## Records for this exercise

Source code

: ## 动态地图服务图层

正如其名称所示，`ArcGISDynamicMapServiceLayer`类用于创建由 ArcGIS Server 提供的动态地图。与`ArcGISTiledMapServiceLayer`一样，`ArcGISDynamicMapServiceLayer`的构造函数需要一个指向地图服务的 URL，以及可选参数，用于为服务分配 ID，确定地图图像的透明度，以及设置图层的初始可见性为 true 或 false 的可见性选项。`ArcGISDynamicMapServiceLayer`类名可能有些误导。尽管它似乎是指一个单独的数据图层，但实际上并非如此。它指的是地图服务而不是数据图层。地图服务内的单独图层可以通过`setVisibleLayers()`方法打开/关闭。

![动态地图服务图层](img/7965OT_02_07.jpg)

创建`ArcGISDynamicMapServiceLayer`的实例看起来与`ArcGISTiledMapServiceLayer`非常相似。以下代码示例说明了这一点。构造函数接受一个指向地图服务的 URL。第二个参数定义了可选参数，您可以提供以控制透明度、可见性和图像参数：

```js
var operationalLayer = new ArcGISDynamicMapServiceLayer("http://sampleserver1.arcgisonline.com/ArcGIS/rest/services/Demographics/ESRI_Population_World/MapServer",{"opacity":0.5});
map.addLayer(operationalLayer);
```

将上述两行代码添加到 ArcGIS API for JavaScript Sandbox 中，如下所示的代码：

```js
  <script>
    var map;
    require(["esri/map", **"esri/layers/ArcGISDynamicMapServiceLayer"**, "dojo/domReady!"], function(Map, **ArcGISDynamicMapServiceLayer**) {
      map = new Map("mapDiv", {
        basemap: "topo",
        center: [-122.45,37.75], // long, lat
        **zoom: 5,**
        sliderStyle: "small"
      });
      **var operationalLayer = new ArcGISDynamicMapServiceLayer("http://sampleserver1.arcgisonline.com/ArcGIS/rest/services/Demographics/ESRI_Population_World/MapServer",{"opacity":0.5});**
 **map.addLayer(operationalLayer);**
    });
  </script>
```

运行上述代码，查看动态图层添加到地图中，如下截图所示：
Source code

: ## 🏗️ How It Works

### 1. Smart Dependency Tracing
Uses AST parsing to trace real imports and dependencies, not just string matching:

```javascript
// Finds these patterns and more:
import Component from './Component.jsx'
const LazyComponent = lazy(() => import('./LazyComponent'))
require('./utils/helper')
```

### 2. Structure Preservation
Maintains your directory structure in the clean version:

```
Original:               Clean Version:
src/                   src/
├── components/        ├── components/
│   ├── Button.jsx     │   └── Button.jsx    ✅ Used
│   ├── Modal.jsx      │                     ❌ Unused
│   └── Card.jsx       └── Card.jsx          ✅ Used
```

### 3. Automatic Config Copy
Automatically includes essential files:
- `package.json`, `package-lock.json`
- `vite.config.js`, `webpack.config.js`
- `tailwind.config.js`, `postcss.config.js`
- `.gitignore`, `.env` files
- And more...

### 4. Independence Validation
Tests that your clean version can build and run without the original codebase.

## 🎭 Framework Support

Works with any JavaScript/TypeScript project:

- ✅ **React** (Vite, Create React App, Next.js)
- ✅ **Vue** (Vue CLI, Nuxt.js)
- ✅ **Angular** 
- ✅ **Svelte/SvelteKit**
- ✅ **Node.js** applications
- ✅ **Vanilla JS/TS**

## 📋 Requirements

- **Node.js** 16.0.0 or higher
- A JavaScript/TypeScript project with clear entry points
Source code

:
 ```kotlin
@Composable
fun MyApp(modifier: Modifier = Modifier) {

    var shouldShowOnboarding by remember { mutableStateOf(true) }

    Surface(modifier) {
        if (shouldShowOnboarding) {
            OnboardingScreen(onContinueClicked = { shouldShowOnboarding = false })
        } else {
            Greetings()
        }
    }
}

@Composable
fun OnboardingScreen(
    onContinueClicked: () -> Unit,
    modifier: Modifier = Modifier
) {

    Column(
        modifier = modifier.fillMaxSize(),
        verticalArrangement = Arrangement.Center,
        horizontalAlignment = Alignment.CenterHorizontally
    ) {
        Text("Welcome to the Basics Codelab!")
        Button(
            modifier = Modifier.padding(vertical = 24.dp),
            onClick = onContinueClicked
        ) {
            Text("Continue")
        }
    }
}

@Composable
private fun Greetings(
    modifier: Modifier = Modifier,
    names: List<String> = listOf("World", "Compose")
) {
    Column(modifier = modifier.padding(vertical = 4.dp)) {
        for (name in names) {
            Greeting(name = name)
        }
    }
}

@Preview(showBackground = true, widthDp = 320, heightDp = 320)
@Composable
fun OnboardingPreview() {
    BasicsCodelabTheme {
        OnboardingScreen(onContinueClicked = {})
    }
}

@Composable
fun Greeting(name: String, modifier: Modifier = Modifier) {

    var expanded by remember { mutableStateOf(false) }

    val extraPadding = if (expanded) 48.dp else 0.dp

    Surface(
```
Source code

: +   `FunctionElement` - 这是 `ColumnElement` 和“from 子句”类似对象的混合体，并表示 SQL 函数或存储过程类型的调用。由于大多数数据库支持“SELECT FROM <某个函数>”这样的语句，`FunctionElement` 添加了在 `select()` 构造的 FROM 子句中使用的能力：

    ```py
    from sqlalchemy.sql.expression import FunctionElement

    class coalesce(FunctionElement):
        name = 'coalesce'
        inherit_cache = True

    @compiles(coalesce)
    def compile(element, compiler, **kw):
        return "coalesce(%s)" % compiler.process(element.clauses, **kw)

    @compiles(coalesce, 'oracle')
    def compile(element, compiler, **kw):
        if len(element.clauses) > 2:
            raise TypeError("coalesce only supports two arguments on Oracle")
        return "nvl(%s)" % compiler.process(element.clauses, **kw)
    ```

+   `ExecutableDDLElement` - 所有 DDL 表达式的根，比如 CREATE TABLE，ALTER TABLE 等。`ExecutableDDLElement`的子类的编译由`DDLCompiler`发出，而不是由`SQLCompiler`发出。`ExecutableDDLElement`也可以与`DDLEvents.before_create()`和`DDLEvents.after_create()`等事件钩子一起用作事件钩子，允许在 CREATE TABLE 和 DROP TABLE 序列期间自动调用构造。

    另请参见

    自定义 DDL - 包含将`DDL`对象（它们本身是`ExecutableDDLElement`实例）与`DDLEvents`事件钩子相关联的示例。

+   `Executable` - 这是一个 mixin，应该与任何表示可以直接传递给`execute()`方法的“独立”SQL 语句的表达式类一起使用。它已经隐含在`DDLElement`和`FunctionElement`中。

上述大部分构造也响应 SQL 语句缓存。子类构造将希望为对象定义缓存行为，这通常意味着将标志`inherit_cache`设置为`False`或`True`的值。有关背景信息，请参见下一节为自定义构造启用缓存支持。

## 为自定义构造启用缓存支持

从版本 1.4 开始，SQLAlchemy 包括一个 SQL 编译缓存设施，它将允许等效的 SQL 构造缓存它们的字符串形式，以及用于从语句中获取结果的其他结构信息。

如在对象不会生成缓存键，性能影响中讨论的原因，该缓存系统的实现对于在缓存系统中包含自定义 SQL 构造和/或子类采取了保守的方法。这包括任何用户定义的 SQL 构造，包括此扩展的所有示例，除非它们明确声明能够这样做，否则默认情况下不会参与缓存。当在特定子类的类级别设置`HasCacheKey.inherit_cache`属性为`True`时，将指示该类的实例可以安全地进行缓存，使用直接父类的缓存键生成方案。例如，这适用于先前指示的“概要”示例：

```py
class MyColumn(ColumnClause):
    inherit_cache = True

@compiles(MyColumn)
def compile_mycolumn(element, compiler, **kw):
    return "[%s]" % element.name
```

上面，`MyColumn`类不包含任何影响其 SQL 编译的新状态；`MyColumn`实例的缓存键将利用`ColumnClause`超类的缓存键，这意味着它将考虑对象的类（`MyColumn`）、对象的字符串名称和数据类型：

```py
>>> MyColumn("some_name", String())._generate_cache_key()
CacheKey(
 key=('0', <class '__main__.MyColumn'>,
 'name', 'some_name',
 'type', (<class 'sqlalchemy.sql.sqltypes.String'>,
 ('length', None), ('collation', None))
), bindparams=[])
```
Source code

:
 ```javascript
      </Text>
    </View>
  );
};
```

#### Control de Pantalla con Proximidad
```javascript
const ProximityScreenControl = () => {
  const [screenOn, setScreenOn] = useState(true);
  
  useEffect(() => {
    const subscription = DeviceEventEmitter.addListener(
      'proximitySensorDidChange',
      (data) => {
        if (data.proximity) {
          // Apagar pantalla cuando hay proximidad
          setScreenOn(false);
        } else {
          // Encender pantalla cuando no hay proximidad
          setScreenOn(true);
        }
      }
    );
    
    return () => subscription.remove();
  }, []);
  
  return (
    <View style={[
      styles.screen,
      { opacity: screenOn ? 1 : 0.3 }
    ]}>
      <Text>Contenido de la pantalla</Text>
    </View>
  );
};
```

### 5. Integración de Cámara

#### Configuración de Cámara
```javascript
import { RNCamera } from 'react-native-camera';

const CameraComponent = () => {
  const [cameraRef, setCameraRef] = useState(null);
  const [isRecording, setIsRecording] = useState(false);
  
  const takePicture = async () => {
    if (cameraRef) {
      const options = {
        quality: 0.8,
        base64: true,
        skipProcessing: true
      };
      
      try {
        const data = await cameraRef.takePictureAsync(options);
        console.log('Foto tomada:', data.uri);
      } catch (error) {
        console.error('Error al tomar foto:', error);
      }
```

## Task prompt
Report every line of the entries that carries the word "DDLEvents".

## Task output
+   `ExecutableDDLElement` - 所有 DDL 表达式的根，比如 CREATE TABLE，ALTER TABLE 等。`ExecutableDDLElement`的子类的编译由`DDLCompiler`发出，而不是由`SQLCompiler`发出。`ExecutableDDLElement`也可以与`DDLEvents.before_create()`和`DDLEvents.after_create()`等事件钩子一起用作事件钩子，允许在 CREATE TABLE 和 DROP TABLE 序列期间自动调用构造。
    自定义 DDL - 包含将`DDL`对象（它们本身是`ExecutableDDLElement`实例）与`DDLEvents`事件钩子相关联的示例。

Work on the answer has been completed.